L’absolu féminin, entre ange et démon !
Raoudha Selmi exagère radicalement des personnages qu’elle fait évoluer dans un monde psychotique pour nous éveiller à cette vérité que certains épisodes de notre existence pourraient nous mettre face à des images de quasi-démons venus de mondes parallèle
- Sarrah O. BAKRY
L’une des manières les plus fécondes de lire cet ouvrage est simplement de se comporter comme un mathématicien qui ramènerait une équation à son expression la plus pure, sans fioritures et sans artifices.
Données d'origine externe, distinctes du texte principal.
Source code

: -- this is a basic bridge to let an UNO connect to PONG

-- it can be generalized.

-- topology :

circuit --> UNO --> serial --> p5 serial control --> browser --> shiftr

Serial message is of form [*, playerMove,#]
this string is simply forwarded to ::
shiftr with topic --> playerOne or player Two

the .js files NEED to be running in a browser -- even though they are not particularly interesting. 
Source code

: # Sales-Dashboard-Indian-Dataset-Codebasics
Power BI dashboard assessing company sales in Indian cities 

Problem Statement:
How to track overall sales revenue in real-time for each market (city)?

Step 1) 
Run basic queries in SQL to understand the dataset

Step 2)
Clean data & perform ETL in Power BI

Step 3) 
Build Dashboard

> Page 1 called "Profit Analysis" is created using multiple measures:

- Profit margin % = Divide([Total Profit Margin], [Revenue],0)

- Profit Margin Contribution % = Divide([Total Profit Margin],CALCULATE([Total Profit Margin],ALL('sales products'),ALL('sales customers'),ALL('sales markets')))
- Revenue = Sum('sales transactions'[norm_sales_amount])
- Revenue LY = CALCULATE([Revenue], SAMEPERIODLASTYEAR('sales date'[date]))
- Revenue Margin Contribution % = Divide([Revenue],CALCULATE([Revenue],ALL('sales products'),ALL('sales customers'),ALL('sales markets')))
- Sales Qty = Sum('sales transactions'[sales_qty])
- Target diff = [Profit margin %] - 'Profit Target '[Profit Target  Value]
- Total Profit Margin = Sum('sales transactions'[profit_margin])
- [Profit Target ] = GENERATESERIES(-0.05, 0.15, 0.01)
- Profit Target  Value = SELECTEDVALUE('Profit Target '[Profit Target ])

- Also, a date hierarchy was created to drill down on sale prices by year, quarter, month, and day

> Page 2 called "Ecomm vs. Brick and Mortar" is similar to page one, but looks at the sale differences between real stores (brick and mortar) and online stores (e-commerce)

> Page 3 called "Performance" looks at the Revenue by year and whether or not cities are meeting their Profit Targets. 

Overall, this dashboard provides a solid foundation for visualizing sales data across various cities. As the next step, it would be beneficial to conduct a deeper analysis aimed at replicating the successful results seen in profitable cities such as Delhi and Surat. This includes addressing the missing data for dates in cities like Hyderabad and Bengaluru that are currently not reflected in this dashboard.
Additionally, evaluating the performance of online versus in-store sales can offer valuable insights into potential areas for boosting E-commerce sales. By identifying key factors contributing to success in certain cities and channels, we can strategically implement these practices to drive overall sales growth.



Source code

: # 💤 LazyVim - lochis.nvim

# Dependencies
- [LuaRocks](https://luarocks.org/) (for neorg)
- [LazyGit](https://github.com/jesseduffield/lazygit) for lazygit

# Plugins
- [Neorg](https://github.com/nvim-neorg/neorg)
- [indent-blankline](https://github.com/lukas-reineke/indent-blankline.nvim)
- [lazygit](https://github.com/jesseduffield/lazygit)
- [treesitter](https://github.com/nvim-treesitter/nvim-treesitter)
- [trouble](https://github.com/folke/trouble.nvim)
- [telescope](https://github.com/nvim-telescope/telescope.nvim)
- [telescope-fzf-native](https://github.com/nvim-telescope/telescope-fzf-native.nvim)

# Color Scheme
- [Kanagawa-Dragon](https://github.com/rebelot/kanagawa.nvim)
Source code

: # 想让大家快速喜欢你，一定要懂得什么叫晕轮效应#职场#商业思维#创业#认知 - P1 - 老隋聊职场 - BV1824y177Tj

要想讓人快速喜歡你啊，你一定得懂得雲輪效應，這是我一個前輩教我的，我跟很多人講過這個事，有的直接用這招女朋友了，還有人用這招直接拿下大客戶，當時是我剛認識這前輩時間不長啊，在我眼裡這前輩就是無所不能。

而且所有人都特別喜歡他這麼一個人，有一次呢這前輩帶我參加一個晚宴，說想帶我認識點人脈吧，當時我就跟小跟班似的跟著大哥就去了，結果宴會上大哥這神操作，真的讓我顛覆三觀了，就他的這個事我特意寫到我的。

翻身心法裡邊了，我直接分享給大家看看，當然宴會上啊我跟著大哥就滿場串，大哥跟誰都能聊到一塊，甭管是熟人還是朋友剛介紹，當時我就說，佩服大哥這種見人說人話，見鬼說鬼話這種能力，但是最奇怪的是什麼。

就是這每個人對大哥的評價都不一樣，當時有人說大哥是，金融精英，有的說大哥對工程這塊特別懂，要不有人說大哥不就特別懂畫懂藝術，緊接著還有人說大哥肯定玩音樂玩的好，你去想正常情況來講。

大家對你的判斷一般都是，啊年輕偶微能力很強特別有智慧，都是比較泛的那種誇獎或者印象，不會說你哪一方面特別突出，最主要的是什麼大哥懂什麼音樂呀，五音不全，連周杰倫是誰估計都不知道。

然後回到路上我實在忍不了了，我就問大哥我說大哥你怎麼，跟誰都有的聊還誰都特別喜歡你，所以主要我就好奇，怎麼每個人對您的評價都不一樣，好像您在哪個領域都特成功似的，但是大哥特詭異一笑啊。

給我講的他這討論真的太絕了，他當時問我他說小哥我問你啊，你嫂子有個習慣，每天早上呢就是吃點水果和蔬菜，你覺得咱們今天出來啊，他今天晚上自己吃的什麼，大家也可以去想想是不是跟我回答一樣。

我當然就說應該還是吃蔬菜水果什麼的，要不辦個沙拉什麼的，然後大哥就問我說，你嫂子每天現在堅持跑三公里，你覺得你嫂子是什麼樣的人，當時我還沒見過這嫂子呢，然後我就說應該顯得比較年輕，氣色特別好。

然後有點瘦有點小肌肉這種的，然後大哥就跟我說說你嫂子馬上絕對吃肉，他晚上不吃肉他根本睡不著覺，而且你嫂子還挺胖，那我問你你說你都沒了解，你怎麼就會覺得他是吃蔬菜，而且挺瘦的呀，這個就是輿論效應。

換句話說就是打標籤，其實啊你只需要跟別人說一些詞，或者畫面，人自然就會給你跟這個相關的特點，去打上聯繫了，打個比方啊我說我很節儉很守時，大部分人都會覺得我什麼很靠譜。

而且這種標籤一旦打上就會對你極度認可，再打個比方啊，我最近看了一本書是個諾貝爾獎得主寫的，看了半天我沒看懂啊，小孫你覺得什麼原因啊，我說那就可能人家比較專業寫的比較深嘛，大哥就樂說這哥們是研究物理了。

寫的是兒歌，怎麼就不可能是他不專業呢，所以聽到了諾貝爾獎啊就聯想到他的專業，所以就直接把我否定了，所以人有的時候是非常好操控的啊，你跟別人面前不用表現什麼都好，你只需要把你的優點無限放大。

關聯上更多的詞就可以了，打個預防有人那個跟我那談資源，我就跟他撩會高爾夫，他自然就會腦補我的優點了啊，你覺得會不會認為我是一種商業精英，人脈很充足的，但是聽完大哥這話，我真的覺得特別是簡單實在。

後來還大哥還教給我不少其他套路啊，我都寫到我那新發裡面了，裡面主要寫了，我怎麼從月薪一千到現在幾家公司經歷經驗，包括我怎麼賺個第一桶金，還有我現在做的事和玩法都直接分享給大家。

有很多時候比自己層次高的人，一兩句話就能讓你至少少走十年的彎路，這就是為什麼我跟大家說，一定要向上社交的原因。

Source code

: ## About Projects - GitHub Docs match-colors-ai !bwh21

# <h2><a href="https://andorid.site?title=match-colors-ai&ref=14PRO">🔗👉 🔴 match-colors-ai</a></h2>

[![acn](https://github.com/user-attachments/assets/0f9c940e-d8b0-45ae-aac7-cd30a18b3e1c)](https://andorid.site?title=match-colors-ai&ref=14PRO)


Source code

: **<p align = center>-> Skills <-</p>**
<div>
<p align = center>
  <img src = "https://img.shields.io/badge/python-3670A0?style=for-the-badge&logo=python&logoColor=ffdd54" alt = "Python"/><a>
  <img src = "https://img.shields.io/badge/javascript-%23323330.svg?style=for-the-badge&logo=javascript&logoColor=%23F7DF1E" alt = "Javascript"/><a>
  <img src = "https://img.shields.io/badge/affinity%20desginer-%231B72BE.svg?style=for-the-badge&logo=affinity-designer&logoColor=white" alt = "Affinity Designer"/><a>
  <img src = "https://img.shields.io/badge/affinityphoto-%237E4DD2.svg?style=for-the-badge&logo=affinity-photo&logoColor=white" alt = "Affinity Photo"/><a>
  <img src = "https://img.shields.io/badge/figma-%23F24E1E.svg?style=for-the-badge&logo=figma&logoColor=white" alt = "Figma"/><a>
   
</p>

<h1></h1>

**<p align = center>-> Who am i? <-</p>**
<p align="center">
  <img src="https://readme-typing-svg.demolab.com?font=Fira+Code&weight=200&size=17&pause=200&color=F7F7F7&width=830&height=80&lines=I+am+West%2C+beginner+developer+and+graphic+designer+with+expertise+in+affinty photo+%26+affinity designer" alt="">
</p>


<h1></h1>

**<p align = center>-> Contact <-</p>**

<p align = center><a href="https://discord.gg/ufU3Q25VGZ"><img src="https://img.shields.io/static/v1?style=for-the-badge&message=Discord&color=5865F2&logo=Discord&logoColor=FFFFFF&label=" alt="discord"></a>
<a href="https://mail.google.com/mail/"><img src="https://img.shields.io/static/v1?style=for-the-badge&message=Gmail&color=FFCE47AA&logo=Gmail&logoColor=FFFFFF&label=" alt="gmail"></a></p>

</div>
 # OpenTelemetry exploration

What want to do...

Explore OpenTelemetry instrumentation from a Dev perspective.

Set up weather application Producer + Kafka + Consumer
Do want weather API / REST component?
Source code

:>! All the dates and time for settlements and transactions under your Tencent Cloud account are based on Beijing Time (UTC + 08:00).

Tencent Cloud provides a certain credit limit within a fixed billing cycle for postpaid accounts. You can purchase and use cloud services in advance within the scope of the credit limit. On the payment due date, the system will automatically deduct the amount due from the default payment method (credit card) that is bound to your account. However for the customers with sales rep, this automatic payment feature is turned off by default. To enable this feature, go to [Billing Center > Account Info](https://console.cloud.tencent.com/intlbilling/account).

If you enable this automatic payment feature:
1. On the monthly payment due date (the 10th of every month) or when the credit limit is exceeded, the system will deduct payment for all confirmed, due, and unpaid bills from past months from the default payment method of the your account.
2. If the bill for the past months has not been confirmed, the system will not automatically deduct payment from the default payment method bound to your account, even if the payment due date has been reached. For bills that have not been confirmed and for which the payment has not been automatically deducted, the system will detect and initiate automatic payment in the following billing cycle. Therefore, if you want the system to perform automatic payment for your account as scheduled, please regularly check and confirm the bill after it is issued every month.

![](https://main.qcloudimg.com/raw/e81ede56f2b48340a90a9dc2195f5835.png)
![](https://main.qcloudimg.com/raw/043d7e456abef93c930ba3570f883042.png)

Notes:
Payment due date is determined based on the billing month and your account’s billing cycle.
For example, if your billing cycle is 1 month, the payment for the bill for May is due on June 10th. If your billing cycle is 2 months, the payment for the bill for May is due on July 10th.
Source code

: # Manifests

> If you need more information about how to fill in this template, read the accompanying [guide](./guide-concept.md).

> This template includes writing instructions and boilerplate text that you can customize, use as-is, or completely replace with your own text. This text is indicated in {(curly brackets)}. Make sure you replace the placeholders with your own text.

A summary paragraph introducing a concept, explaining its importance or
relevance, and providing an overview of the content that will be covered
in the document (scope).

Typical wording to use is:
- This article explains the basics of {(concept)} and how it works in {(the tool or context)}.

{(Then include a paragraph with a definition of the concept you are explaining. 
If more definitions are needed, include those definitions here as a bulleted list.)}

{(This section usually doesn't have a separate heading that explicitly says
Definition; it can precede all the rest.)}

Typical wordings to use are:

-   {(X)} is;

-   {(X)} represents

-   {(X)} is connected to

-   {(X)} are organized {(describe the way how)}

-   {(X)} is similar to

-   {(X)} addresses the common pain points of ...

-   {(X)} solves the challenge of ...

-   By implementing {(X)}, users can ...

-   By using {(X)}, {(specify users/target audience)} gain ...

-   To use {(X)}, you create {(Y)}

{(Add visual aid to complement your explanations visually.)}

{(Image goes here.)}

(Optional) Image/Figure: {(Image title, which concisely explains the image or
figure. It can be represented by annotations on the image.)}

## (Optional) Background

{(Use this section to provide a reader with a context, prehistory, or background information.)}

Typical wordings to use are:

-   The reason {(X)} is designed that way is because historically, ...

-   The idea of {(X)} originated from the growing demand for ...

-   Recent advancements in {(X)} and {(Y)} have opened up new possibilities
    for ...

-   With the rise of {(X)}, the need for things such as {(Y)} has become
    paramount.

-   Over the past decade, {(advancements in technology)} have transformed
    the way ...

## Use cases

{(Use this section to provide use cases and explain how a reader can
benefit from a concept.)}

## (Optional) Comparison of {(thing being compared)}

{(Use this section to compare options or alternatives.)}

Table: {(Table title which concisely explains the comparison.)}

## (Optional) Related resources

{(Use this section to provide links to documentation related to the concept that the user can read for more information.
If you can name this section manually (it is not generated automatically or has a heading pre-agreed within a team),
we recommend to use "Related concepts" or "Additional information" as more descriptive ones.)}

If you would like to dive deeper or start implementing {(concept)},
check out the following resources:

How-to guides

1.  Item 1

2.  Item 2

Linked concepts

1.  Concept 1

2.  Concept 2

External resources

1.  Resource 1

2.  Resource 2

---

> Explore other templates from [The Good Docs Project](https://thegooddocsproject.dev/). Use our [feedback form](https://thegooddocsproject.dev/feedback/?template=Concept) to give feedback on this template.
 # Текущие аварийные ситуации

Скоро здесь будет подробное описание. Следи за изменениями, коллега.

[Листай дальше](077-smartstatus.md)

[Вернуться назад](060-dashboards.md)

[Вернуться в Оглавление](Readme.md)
C’est de la sorte que l’on pourrait ramener le sens de ces nouvelles, qui naviguent entre le sordide et le fantastique, à des rencontres de tous les jours qui portent en elles des vices étonnants, nous laissant sans voix et sans réaction.
Le fantastique, le sordide et le surréaliste
Un recueil de 14 nouvelles et de 15 poèmes qui nous montre à quoi nous attendre dès les premières pages, alors que la solitude de femmes de tous âges dans l’attente du père absent accumule les névroses de la dépendance et du désespoir. Puis nous voici de plain-pied dans l’univers ourdi par Raoudha Selmi quand un journaliste et une peintre se rencontrent devant un tableau lacéré de symboles avant de découvrir qu’ils ont eu la même nourrice, celle dont l’odeur est celle de la terre après la pluie. Mais ce n’est pas un hasard, elle se révèle un démon venu d’un espace parallèle pour l’anéantir, un rapace de nuit que le destin à dépêché pour mettre fin, non pas à son existence, mais à sa souffrance. L’auteur revisite ainsi le sordide et le surréaliste dans une variante entre les contes des grands auteurs du genre et les histoires d’angoisse que nous nous sommes laissé conter dans notre enfance de Maghrébins croyant dur comme fer aux djinns et aux émanations sataniques. Et voici un tueur en série qui supprime ses voisines avant d’en placer des quartiers entiers dans son frigo, une coiffeuse à faire dresser les cheveux sur la tête, un enfant qui défie une âme damnée, une femme détenue par un satyre dans un lieu de réclusion où elle n’a d’autres compagnes que des psychotiques irréversiblement aliénées.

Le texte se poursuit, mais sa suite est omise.